▸ Page excerpt:
It Really Tied the Room Together
“Tech debt” is actually the living room rug. A place under which we sweep: time crunches, misunderstandings, non-understandings, difficult conversations, changed minds and hearts, and all other sorts of things we wish to avoid as humans who would rather just talk to the computers. Then, when we are fed up with a project, we pull the rug out from under everyone, exposing what is underneath, claiming a bankruptcy that only a court management ordered rewrite can resolve. With the new code things will be perfect this time.
However, what this does in reality is to undermine the understanding management and other non-technical people have regarding software both in general and in regards to your specific project. It feeds the fallacy that software development is black and white, that there is always one right decision. In fact, engineering is about tradeoffs. Tradeoffs that go beyond the technical but also involve mental and social limitations, as well as time limits and financial limits.
Instead of talking about debt we should talk about tradeoffs. The reason service xyz can’t scale right now isn’t because of our immense load of technical debt. It is because when we built it, for the customer that the sales team was working, we realized we could lose the contract if we took the time to write for the more appropriate but complicated bulk API when the simple, single call REST API worked perfectly fine. Now that we’ve sold the product to a giant new customer we need a new version that is built using the bulk API to handle their traffic level.
That “slow” code that isn’t scaling is actually perfectly fine. It is bug free and it does the same thing today it did 2 years ago. The requirements changed. Calling this tech debt is like saying the contractor who built your home 50 years ago is putting you in debt because he didn’t foresee your third, unplanned, child you will now have to build an addition for.
Another common claim of tech debt is that the code has “smells”, is poorly abstracted, doesn’t follow best practices, and myriad of other buzzwords people use to make digs at other people’s code. While it is annoying to read and update code that uses different conventions, patterns, and abstractions than you prefer, and code that doesn’t follow basic best practices can be downright infuriating, we have many modern tools to navigate and even fix these issues automatically (IDEs, LLMs, etc). It may not be pleasant, but it is rarely so bad that the issues can’t be improved or isolated while completing related work. This is what normal maintenance of a code base looks like. It is not correct, nor healthy to think of it as a debt you are repaying with small amounts of maintenance work.

▸ Task: Transcribe the passage of the tech debt essay between "Another common claim" and "of maintenance work.", inclusive.

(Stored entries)
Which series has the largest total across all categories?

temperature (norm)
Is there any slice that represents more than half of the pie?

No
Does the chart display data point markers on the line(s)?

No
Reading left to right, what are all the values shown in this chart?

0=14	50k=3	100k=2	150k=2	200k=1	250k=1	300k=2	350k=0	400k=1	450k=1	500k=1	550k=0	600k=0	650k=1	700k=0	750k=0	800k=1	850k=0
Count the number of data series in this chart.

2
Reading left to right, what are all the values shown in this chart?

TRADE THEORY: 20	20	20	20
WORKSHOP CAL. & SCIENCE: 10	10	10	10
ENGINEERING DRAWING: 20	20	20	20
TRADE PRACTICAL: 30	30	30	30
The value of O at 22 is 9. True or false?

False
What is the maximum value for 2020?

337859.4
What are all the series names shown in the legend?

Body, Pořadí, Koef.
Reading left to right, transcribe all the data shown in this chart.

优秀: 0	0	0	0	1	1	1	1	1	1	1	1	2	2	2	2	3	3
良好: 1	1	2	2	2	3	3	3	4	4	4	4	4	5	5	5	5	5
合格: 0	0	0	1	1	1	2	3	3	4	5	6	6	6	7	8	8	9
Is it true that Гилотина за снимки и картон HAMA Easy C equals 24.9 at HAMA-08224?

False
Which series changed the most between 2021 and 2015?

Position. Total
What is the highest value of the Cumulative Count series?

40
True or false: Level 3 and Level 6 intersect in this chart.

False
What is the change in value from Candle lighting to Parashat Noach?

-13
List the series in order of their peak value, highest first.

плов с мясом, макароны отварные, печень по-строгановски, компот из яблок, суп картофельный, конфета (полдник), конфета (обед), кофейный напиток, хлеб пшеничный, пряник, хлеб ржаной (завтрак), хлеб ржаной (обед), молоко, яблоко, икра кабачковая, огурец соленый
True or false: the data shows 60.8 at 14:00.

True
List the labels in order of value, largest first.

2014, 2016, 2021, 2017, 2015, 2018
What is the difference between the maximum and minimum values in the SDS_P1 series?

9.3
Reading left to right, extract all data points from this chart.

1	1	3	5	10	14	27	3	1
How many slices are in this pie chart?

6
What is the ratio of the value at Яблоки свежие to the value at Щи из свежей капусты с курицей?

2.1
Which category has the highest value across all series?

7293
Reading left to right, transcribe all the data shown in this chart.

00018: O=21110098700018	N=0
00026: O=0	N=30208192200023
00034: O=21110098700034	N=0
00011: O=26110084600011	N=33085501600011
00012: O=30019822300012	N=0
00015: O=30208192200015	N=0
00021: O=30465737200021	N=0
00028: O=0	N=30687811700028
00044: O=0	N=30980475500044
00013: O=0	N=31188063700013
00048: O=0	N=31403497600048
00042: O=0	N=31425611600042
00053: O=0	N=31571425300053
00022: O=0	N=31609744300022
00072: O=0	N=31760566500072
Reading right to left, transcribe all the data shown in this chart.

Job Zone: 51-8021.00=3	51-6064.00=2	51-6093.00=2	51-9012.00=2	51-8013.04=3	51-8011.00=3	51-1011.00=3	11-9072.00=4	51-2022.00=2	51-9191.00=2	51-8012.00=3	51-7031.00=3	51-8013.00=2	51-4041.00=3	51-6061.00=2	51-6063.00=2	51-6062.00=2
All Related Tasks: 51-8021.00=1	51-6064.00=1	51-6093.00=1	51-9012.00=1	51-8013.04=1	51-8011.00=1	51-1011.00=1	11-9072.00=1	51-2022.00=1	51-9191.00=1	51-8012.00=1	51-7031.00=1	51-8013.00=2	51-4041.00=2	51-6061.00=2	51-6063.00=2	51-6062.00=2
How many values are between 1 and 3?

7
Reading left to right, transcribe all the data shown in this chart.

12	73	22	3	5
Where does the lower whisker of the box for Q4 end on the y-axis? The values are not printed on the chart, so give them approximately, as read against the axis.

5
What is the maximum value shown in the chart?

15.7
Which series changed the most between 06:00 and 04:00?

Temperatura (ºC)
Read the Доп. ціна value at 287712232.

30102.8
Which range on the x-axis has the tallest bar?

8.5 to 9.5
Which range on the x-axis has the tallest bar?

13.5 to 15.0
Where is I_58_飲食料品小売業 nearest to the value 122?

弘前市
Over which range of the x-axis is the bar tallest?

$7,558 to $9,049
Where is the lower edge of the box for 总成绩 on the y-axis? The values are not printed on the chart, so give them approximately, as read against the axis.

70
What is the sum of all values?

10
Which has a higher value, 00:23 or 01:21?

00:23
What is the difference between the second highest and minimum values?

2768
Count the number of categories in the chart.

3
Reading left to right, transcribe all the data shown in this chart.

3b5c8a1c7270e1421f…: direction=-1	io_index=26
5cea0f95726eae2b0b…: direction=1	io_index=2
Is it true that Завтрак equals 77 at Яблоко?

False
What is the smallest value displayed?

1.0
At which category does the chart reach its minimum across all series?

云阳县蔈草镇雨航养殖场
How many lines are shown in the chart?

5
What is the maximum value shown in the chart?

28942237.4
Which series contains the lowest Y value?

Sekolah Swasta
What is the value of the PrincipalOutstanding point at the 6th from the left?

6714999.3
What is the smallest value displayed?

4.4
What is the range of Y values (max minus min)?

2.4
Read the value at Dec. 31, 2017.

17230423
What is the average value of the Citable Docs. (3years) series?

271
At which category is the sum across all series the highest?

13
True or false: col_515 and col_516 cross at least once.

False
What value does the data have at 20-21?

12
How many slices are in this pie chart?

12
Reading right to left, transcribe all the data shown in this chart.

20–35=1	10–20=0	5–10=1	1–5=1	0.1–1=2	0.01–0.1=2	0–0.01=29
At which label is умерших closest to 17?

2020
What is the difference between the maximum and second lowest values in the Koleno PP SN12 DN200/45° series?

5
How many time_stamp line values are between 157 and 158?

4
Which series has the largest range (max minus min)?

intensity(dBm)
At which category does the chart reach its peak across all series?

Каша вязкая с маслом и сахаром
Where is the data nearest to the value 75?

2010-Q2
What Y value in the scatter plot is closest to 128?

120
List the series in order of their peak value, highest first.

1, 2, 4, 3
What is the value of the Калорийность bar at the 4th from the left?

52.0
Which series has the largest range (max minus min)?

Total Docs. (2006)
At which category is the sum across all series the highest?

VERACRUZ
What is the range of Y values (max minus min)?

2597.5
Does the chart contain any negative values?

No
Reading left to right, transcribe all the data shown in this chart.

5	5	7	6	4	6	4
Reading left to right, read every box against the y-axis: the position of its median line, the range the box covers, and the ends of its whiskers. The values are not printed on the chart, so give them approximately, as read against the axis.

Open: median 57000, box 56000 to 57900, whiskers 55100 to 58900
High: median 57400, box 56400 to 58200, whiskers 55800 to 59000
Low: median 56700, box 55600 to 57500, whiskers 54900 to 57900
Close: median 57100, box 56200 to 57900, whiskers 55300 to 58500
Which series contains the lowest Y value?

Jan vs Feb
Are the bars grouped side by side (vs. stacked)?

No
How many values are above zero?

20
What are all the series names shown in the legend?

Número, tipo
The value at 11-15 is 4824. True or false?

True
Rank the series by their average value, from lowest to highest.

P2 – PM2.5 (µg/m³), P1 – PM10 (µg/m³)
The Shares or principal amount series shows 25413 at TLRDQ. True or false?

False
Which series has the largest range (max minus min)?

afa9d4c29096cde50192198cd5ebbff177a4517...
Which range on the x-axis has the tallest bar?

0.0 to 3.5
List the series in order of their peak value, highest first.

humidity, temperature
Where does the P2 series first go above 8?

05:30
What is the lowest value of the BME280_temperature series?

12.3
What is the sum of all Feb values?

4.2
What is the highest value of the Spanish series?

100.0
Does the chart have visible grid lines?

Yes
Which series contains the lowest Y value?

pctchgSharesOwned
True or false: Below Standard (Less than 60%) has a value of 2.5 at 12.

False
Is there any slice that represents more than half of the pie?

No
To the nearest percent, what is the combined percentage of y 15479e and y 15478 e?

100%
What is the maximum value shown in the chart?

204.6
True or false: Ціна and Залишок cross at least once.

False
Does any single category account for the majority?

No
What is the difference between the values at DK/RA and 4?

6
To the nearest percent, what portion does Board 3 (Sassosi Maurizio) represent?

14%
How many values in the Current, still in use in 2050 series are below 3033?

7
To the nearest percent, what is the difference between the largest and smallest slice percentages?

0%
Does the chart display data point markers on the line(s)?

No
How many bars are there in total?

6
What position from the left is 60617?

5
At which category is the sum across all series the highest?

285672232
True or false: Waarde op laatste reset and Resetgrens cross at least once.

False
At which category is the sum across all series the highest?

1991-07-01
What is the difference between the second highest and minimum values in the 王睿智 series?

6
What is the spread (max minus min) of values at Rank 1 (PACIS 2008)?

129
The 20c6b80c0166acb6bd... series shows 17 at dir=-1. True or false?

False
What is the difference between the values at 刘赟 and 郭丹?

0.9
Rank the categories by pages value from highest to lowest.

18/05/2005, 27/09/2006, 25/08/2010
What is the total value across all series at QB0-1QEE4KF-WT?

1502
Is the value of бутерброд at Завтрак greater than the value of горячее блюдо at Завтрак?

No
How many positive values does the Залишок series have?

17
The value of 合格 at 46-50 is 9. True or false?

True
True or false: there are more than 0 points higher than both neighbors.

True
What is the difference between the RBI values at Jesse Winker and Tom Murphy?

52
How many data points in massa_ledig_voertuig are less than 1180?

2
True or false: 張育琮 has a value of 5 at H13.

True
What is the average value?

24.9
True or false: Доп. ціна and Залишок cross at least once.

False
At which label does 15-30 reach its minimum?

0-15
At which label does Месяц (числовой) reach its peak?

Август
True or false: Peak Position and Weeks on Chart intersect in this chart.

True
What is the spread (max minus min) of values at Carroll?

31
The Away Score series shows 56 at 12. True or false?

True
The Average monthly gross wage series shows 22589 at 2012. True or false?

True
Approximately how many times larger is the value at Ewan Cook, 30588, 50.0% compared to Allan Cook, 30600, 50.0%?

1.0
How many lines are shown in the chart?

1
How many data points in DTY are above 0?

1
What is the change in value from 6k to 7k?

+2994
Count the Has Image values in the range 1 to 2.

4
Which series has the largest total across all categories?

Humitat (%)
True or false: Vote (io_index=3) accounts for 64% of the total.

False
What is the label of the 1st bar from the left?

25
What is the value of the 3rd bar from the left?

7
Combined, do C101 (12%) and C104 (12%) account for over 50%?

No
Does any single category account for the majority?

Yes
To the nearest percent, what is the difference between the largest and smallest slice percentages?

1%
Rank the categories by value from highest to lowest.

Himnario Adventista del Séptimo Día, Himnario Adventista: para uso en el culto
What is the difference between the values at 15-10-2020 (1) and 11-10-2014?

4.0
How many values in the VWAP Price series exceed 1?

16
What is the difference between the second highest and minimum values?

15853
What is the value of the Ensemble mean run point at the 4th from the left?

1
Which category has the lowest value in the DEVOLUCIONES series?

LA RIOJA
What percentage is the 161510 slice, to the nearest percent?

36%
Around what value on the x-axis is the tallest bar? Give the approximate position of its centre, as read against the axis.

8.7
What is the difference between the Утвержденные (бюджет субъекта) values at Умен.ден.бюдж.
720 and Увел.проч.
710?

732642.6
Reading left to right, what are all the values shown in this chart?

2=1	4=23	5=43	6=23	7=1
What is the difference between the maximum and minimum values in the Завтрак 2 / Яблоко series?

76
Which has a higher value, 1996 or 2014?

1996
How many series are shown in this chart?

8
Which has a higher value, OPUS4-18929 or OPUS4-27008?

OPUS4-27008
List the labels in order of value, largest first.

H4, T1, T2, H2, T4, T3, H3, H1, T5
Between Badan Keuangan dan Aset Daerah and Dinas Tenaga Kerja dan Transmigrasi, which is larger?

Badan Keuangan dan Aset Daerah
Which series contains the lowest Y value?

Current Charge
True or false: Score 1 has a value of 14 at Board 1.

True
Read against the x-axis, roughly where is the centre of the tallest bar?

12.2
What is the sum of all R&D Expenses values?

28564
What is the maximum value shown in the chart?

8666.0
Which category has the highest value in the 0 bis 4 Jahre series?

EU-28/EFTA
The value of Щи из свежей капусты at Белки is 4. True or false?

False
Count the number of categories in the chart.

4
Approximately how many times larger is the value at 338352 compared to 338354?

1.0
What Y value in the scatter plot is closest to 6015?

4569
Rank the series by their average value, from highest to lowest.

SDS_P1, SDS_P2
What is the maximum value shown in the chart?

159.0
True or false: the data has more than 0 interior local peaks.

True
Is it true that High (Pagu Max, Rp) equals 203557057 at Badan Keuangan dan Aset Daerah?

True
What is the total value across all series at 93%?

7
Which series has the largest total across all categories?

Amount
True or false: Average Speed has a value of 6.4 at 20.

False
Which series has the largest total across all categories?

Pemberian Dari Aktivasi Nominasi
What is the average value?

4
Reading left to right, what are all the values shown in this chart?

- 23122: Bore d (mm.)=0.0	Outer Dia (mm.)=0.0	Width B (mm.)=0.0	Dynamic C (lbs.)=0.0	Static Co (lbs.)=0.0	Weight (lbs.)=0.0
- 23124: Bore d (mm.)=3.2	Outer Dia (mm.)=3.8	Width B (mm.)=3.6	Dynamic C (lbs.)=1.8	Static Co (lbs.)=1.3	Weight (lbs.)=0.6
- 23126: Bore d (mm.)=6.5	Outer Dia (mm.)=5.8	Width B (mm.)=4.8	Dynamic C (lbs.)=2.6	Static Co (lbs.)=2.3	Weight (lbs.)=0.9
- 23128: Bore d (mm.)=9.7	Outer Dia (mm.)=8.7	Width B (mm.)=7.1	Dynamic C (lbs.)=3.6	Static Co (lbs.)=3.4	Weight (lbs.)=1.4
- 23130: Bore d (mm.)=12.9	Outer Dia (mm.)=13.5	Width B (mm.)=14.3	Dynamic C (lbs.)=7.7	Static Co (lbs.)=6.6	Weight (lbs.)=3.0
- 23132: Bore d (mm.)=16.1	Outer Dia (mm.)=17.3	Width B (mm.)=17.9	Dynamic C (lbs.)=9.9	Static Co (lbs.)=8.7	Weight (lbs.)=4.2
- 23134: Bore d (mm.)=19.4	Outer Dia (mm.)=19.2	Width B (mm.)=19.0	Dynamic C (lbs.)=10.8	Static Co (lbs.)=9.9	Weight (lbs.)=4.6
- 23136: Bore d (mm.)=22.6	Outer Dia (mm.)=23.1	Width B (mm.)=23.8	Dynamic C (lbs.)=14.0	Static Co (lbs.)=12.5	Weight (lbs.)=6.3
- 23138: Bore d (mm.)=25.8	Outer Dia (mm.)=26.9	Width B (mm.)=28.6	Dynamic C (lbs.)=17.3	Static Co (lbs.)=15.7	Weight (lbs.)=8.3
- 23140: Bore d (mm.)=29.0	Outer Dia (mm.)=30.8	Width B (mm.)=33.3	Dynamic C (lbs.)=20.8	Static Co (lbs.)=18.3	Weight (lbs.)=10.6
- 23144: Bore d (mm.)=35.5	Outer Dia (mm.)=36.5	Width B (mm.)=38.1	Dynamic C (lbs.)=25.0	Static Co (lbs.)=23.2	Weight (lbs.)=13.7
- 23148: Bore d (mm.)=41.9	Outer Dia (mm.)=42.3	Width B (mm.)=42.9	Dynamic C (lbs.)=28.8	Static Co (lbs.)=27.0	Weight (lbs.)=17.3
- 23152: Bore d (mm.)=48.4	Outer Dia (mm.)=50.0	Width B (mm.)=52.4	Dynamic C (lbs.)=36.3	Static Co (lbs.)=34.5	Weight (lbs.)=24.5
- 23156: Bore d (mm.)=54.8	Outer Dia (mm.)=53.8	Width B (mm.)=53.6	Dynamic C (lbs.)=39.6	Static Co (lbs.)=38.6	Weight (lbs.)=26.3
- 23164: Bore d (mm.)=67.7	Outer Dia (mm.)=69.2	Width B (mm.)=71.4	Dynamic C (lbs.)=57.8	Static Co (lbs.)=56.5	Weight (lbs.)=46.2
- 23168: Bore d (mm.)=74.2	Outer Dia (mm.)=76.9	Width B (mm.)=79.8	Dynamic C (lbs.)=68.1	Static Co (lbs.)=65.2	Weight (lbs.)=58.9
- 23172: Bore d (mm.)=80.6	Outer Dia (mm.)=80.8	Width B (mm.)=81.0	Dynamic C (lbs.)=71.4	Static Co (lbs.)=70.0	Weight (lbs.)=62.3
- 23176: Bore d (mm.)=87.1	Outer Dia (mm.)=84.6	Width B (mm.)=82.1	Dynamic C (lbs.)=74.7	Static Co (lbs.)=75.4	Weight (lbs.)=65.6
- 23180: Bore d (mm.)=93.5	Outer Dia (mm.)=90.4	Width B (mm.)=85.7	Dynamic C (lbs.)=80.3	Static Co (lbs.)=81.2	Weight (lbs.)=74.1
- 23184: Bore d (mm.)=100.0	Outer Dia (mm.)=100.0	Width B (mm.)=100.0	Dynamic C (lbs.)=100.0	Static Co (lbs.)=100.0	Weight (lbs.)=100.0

▸ Written reply:
Another common claim of tech debt is that the code has “smells”, is poorly abstracted, doesn’t follow best practices, and myriad of other buzzwords people use to make digs at other people’s code. While it is annoying to read and update code that uses different conventions, patterns, and abstractions than you prefer, and code that doesn’t follow basic best practices can be downright infuriating, we have many modern tools to navigate and even fix these issues automatically (IDEs, LLMs, etc). It may not be pleasant, but it is rarely so bad that the issues can’t be improved or isolated while completing related work. This is what normal maintenance of a code base looks like. It is not correct, nor healthy to think of it as a debt you are repaying with small amounts of maintenance work.